▸ Assigned task: When the word "Left" shows up in a line of the records below, copy that line.

────────

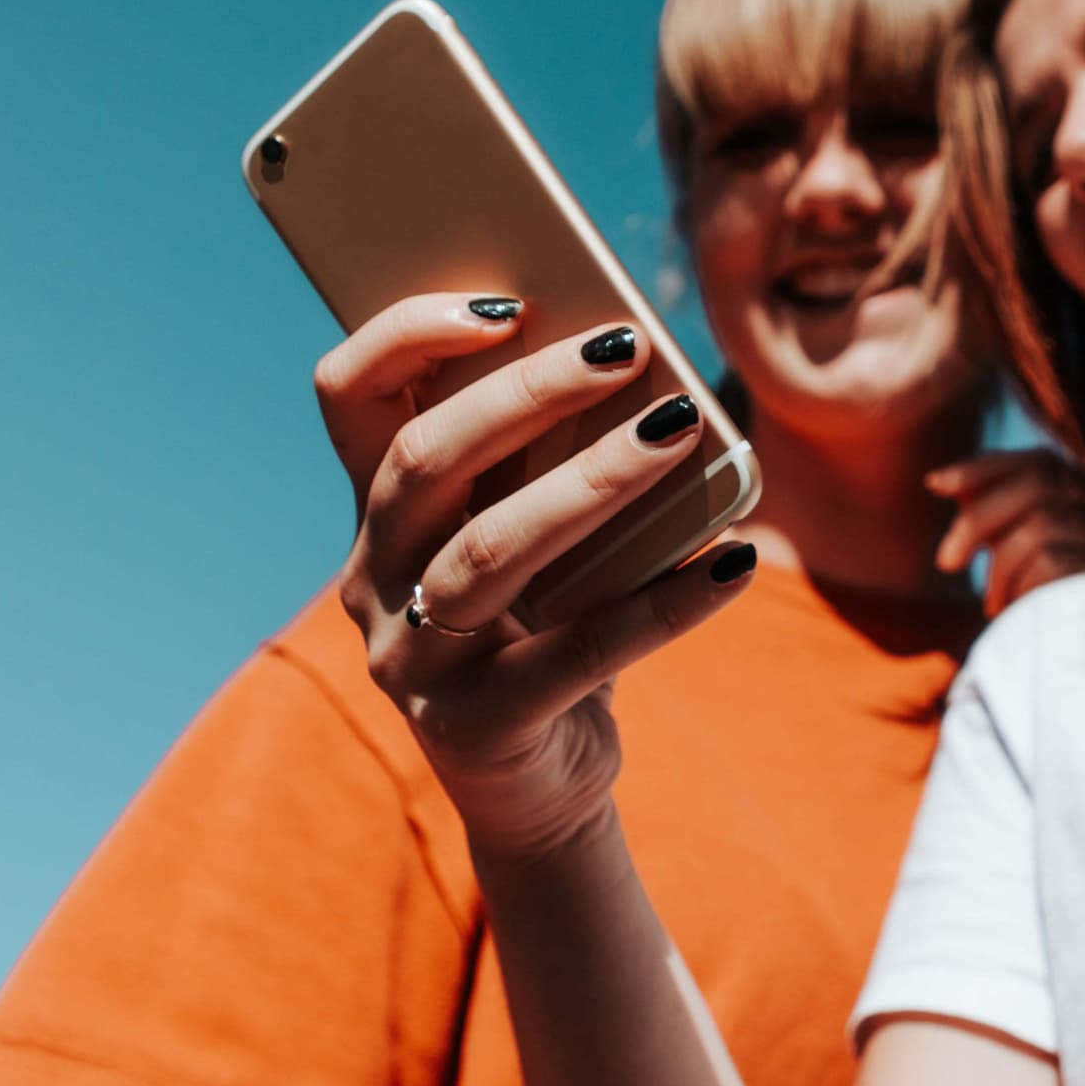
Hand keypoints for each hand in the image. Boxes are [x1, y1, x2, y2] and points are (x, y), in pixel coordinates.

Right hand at [316, 295, 760, 859]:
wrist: (544, 785)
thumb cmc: (549, 625)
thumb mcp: (538, 535)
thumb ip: (551, 460)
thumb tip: (645, 361)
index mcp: (380, 511)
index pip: (350, 396)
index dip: (408, 335)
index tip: (508, 300)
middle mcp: (374, 578)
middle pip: (423, 460)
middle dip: (527, 392)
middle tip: (627, 347)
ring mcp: (413, 659)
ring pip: (491, 549)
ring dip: (593, 479)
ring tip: (680, 430)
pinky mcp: (474, 729)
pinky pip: (578, 654)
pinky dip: (664, 604)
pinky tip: (734, 563)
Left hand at [926, 448, 1084, 617]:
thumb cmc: (1054, 600)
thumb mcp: (1023, 549)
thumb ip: (995, 514)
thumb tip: (941, 483)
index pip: (1038, 460)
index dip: (984, 468)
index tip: (934, 484)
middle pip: (1036, 485)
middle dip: (978, 520)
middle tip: (946, 563)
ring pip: (1040, 526)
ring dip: (1001, 568)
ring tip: (991, 602)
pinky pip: (1050, 564)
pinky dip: (1019, 587)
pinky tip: (1011, 610)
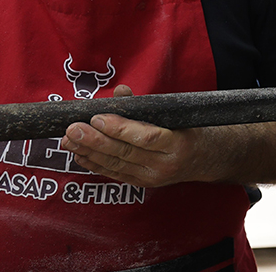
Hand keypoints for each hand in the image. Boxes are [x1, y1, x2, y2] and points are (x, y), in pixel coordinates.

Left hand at [59, 85, 207, 187]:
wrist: (206, 158)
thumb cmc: (188, 129)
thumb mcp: (174, 114)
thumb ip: (145, 104)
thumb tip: (120, 92)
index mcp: (177, 143)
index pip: (146, 137)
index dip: (119, 128)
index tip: (97, 117)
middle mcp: (165, 164)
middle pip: (126, 153)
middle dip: (95, 140)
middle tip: (73, 129)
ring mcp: (153, 177)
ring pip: (117, 164)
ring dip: (89, 152)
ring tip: (69, 140)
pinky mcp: (143, 183)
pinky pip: (115, 173)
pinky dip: (95, 164)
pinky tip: (79, 155)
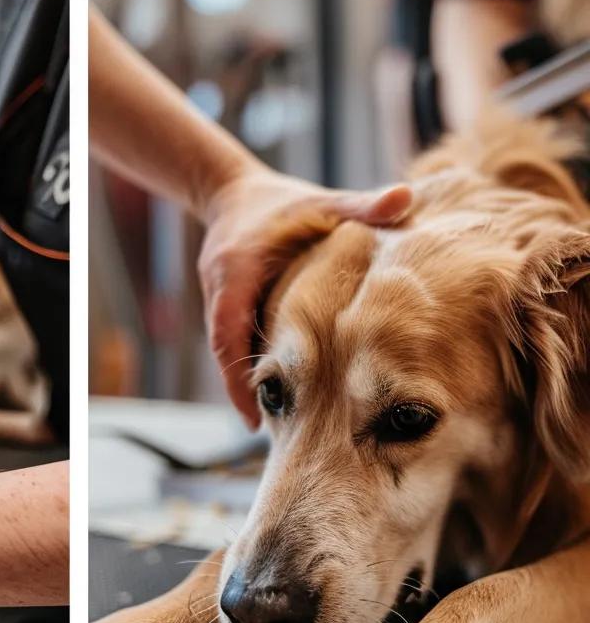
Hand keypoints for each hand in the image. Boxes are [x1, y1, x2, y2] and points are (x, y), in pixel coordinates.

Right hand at [199, 169, 411, 426]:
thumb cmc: (283, 203)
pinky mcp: (221, 306)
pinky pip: (230, 343)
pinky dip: (247, 367)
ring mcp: (215, 299)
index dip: (238, 373)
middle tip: (266, 431)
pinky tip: (274, 391)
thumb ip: (362, 206)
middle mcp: (219, 287)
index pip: (229, 328)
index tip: (256, 414)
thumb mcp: (322, 202)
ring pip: (225, 350)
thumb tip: (407, 197)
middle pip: (223, 350)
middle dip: (241, 389)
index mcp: (238, 267)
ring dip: (244, 383)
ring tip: (270, 423)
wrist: (230, 192)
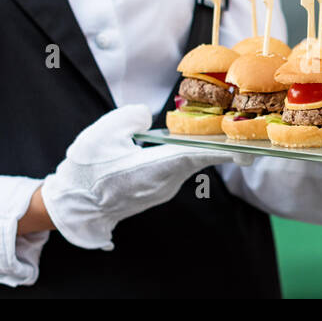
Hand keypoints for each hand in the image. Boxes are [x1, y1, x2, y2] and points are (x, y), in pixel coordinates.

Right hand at [39, 105, 247, 249]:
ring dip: (199, 148)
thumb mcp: (102, 133)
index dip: (225, 150)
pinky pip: (176, 170)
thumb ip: (130, 116)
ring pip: (187, 164)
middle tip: (239, 128)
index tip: (248, 148)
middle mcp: (165, 184)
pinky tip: (185, 143)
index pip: (199, 156)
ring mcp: (162, 191)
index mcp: (155, 168)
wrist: (72, 206)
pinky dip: (185, 156)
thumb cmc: (86, 170)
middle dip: (218, 143)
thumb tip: (146, 113)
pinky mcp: (156, 193)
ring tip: (214, 129)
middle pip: (199, 159)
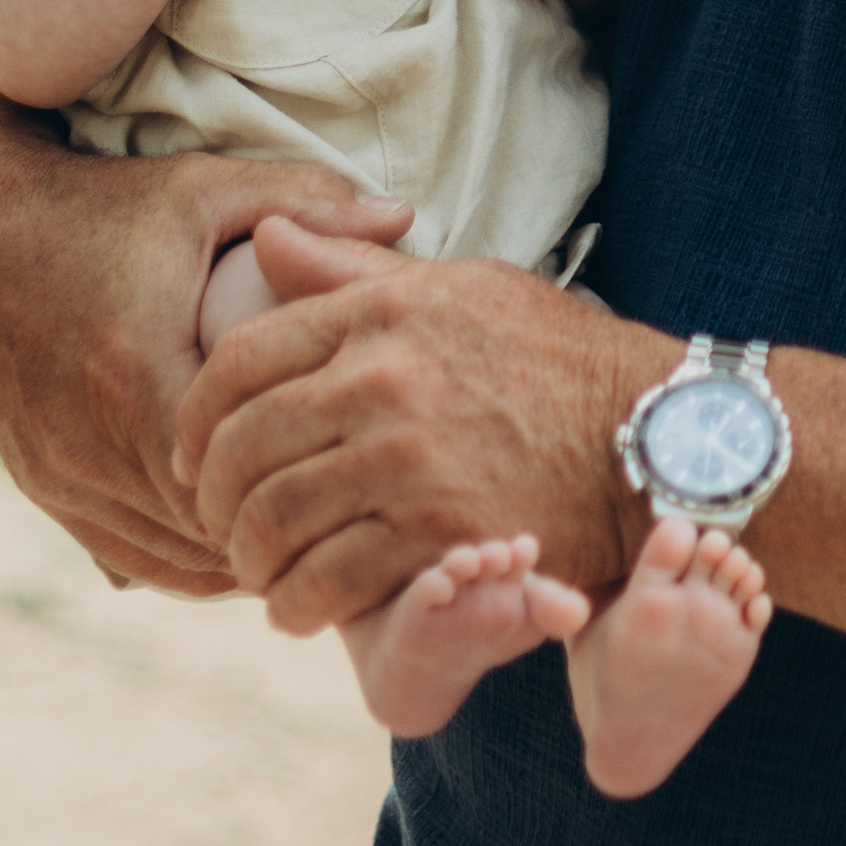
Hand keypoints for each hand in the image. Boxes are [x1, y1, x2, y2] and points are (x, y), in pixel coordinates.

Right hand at [0, 8, 413, 592]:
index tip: (360, 466)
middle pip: (210, 529)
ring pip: (168, 556)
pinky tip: (236, 535)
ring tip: (309, 528)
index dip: (305, 478)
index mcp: (135, 377)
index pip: (241, 475)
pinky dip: (183, 552)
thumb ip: (307, 205)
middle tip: (354, 514)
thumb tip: (405, 216)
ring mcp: (57, 476)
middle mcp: (88, 446)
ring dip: (234, 550)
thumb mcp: (204, 190)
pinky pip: (126, 552)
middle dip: (280, 524)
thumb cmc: (99, 204)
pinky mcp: (40, 486)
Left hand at [175, 222, 668, 631]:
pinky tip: (300, 607)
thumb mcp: (461, 286)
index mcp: (382, 311)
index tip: (191, 451)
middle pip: (241, 445)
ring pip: (272, 519)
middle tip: (220, 521)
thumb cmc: (555, 357)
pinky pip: (328, 579)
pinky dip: (298, 603)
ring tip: (260, 570)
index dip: (195, 415)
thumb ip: (354, 270)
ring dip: (249, 558)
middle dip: (211, 496)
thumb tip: (263, 238)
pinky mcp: (436, 532)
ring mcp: (406, 459)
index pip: (240, 360)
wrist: (653, 433)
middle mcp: (382, 379)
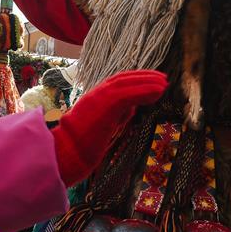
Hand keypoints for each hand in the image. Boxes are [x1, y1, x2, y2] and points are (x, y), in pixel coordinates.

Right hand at [51, 70, 167, 185]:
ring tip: (163, 84)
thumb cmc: (81, 148)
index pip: (116, 83)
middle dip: (144, 77)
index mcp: (94, 99)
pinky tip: (158, 91)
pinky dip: (145, 91)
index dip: (135, 80)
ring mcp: (98, 98)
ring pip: (126, 83)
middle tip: (162, 78)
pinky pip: (128, 94)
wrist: (67, 154)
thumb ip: (116, 115)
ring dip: (147, 81)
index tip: (151, 81)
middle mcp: (95, 94)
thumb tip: (132, 108)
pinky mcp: (105, 106)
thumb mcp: (102, 127)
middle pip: (122, 78)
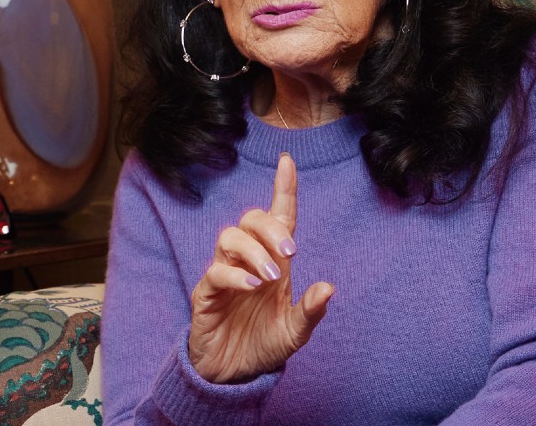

────────

▸ Exercise result:
Left hand at [926, 448, 1084, 617]:
Left hand at [59, 85, 207, 187]:
Left hand at [175, 222, 668, 631]:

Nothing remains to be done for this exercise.